Нетрудно представить этот золотой век — подобно миру, рухнувшему в 1914 году, — некой мифической эпохой, как нетрудно и задать вопрос: для кого это время было золотым? Для сенатской аристократии Марк, воспитанный в духе стоицизма, был идеальным императором. Не только из-за его понимания своего долга и верности ему, не только из-за его небывалых справедливости и гуманности, но прежде всего из-за его civilitas — из-за того, что он держал себя как равный им, а не как монарх. На императорском совете он однажды уступил противоречивому решению большинства, сказав, что справедливо одному человеку уступить мнению стольких друзей.[4] Распределяя деньги из казны, он просил сенат предоставить ему нужные средства, поддерживая благопристойную иллюзию, что все народные деньги и имущество по-прежнему принадлежали сенату и народу.[5] В своих размышлениях он говорил себе: «Остерегись окраситься в пурпур!»[6] и на людях неукоснительно следовал этому совету. Стороннему наблюдателю могло даже показаться, что империей по-прежнему управляла высокообразованная элита, состоявшая из сенаторов и высших представителей всадников, а Марк был лишь первым среди них и действовал с их согласия. Во всяком случае, к такому заключению мог бы прийти путешественник из Китая. Как заявил один из обожателей Марка Аврелия, главным достоинством его правления было то, что он правил, как если бы Рим был свободным государством.[7]
Однако реальность была далека от подобной идеальной картины, и когда трещина между действительностью и формальными процедурами отправления власти превратилась в пропасть, государство оказалось неспособно решать возникшие перед ним проблемы. Нравилось ему это или нет, Марк Аврелий фактически был абсолютным монархом. Он был одновременно единственным творцом законов, их толкователем и высшим судией.
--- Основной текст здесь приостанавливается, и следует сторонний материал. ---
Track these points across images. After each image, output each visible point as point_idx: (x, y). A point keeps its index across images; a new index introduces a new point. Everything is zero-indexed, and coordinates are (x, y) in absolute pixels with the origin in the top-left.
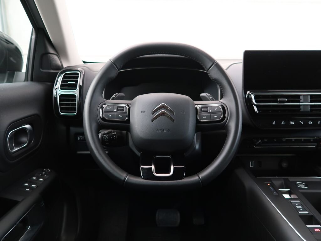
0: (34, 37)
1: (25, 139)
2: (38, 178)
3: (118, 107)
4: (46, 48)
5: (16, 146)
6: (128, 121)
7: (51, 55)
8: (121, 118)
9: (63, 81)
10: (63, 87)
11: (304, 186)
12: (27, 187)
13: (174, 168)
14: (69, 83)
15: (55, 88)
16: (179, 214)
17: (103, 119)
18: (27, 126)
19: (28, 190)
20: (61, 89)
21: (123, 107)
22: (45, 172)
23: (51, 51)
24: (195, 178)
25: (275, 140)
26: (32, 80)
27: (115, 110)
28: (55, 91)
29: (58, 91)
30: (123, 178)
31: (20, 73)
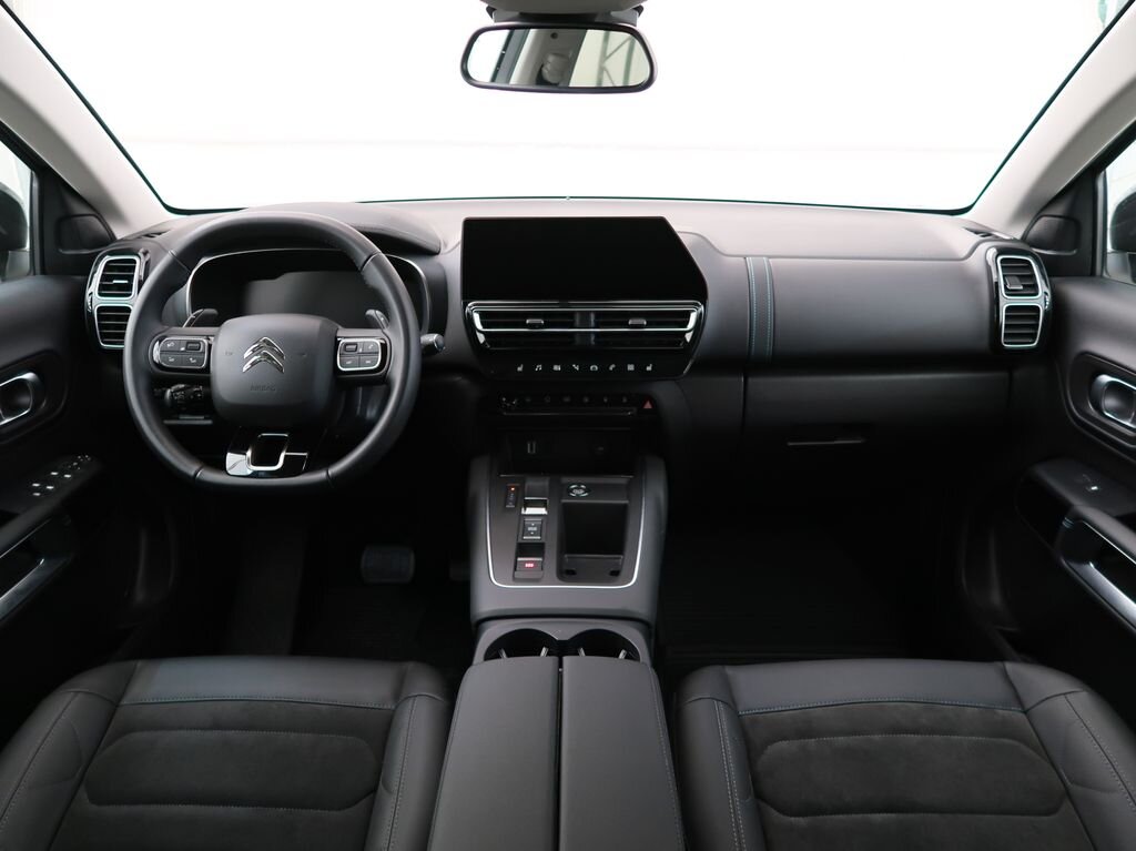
0: (35, 185)
1: (26, 400)
2: (62, 473)
3: (189, 342)
4: (64, 205)
5: (8, 415)
6: (207, 369)
7: (79, 218)
8: (193, 364)
9: (104, 277)
10: (105, 289)
11: (582, 492)
12: (36, 490)
13: (286, 456)
14: (115, 282)
15: (88, 292)
16: (412, 557)
17: (159, 365)
18: (28, 376)
19: (38, 494)
20: (100, 294)
21: (198, 342)
22: (78, 461)
23: (79, 209)
24: (320, 475)
25: (548, 400)
26: (44, 272)
27: (183, 349)
28: (88, 299)
29: (95, 299)
30: (192, 473)
31: (18, 253)
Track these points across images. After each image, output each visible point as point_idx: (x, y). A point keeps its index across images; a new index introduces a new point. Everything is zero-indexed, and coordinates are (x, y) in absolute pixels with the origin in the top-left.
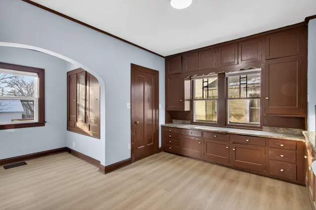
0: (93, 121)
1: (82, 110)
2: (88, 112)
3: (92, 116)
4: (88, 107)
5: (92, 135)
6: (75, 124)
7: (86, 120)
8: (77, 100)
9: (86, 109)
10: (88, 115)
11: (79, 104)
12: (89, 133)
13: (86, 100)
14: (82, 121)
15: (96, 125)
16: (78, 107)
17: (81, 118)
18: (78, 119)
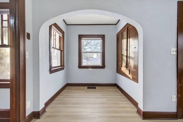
0: (132, 67)
1: (125, 58)
2: (129, 59)
3: (132, 63)
4: (129, 55)
5: (131, 78)
6: (121, 69)
7: (127, 66)
8: (122, 52)
9: (127, 57)
10: (129, 61)
11: (123, 54)
12: (129, 76)
13: (127, 50)
14: (125, 66)
15: (135, 70)
16: (122, 56)
17: (124, 64)
18: (122, 65)
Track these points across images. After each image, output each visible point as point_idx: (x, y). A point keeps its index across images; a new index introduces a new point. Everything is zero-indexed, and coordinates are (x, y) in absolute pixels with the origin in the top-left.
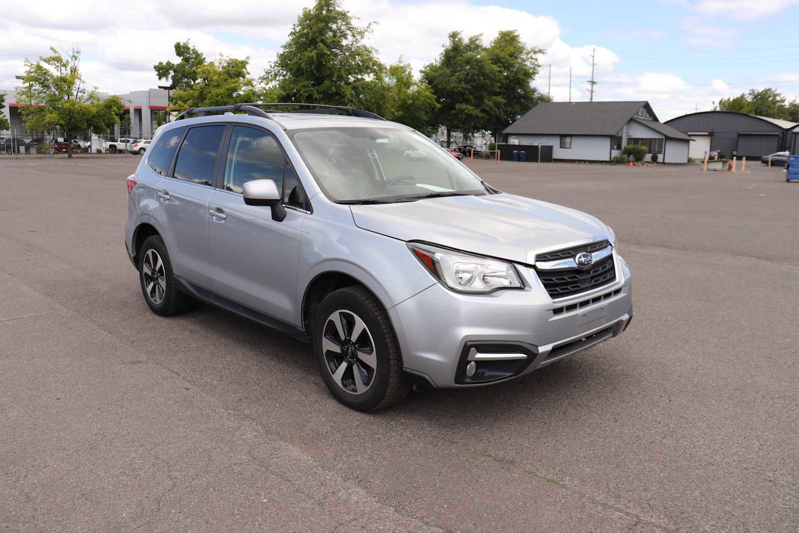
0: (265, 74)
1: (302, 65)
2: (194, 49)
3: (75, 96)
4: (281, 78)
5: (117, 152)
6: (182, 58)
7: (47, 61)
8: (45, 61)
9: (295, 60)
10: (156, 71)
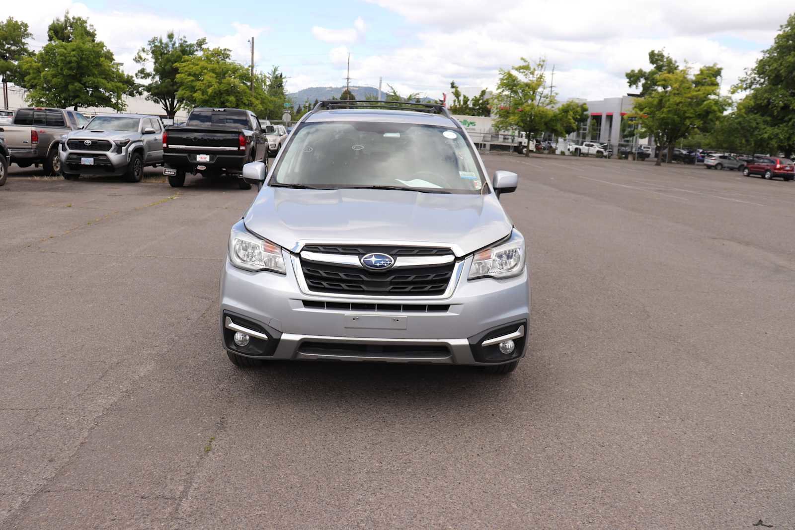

Он контролировал всю армию, все важнейшие общественные органы, финансы и налоговую систему страны, сам решал, быть миру или войне с соседними народами, и устанавливал направление внешней политики. Лишить его трона могла лишь смерть, а его власть не ограничивали никакие конституционные нормы, за исключением его собственного уважения к закону и самоконтроля. Истинной опорой его власти был отнюдь не сенат, а легионы, как растянутые вдоль бесконечных границ империи, так и находящиеся под рукой — когорты гвардии, стоящие в Риме. Легионеры были профессиональными военными, в большинстве — выходцами из провинциального крестьянства. Их мало интересовали республиканские традиции Рима, а их карьера никак не зависела от институтов гражданской власти. По своим воззрениям они были убежденными монархистами, далекими от деликатного притворства республиканских магистратур, к которым так привязаны были Марк и сенаторы.
Скоро империя оказалась втянута в войну, сначала против Парфии, затем — на Дунае. Очень быстро стало ясно, что столь длительный мир сильно снизил боевую готовность войск. На востоке неопытный командующий лишился целого легиона.[8] Попытка доказать превосходство Рима на восточных рубежах потребовала участия такого огромного войска, что город впервые за свою историю осознал весь масштаб угрозы на своих северных границах. Грозные германские племена, квады и маркоманны, вторглись на территории римских провинций с невиданной дотоле мощью, глубоко проникнув в беззащитную сердцевину империи. Они подошли близко к Афинам и осадили Аквилею, ворота Италии. Их прогнали, но Марку пришлось предпринять целую череду военных кампаний, чтобы вернуть империи статус-кво — сделать это оказалось труднее, чем кто-либо мог представить. Вторжения германцев навели ужас на многие города, которые стали требовать позволения построить защитные укрепления. Марк, неопытный полководец, тяжело больной и втайне мечтающий об отставке и покое, исполнил свой долг и лично командовал войсками в войне на Дунае. После многолетних упорных войн в промерзшей гористой местности он умер в своем лагере в Виндобоне (Вене), усмирив врага, но так и не завершив войны. Эти события стали лишь первым звеном в цепи потрясений, которые суждено было испытать Риму: из Центральной Европы к нему двигались отдаленные племена, и вскоре вся граница вдоль Рейна и Дуная должна была оказаться под угрозой нового врага.